# 🔄 Update 5 Records

In [1]:
from pyspark.sql import SparkSession
from pyspark.sql.functions import *

In [2]:
# Create Spark Session
spark = SparkSession.builder \
    .appName("Update5Records") \
    .master("local[*]") \
    .config("spark.es.nodes", "elasticsearch") \
    .config("spark.es.port", "9200") \
    .config("spark.serializer", "org.apache.spark.serializer.KryoSerializer") \
    .config("spark.jars.packages", "org.elasticsearch:elasticsearch-spark-30_2.12:8.14.3") \
    .getOrCreate()

print(f"Application ID: {spark.sparkContext.applicationId}")

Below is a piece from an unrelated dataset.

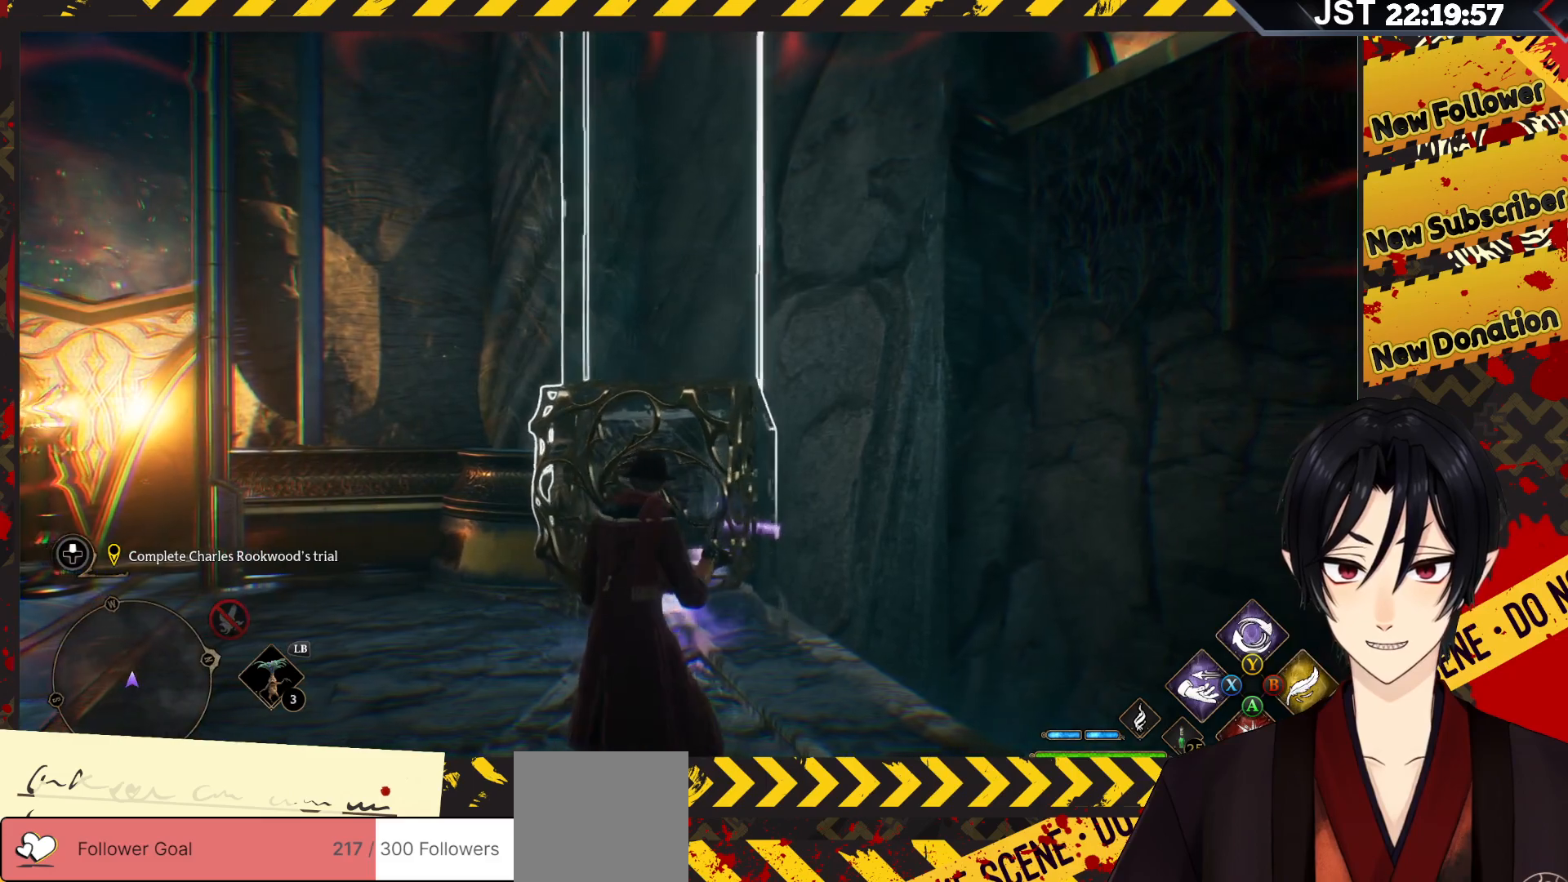
{"buttons": [], "left_stick": "center", "right_stick": "center", "events": [[133, "R2", "up"]]}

Application ID: local-1757837541431


In [3]:
# Define updated records data
updated_records_data = [
    (24410114, "Tran Trieu Thuan updated", 30),
    (24410100, "Nguyen Phuong Tan updated", 30),
    (24410109, "Nguyen Thi Thu Thao updated", 28),
    (24410092, "Huynh Duy Quoc updated", 35),
    (24410040, "Ha Huy Hung updated", 22)
]

update_ids = [record[0] for record in updated_records_data]
print(f"Updating records with IDs: {update_ids}")

# Read current data
current_df = spark.read \
    .format("org.elasticsearch.spark.sql") \
    .option("es.nodes", "elasticsearch") \
    .option("es.port", "9200") \
    .option("es.resource", "2_people_data_2k") \
    .load()

Updating records with IDs: [24410114, 24410100, 24410109, 24410092, 24410040]


In [4]:
# Show records before update
records_before_update = current_df.filter(col("id").isin(update_ids))
print("Records before update:")
records_before_update.show()

Records before update:
+----------+--------+---+-----+--------+----+--------+----+-------+-------------------+
|@timestamp|@version|age|event|filename|host|      id| log|message|               name|
+----------+--------+---+-----+--------+----+--------+----+-------+-------------------+
|      NULL|    NULL| 28| NULL|    NULL|NULL|24410109|NULL|   NULL|Nguyen Thi Thu Thao|
|      NULL|    NULL| 30| NULL|    NULL|NULL|24410100|NULL|   NULL|  Nguyen Phuong Tan|
|      NULL|    NULL| 30| NULL|    NULL|NULL|24410114|NULL|   NULL|   Tran Trieu Thuan|
|      NULL|    NULL| 35| NULL|    NULL|NULL|24410092|NULL|   NULL|     Huynh Duy Quoc|
|      NULL|    NULL| 22| NULL|    NULL|NULL|24410040|NULL|   NULL|        Ha Huy Hung|
+----------+--------+---+-----+--------+----+--------+----+-------+-------------------+



In [6]:
# Create DataFrame with updated data
from pyspark.sql.types import StructType, StructField, IntegerType, StringType

schema = StructType([
    StructField("id", IntegerType(), True),
    StructField("name", StringType(), True),
    StructField("age", IntegerType(), True)
])

updated_df = spark.createDataFrame(updated_records_data, schema)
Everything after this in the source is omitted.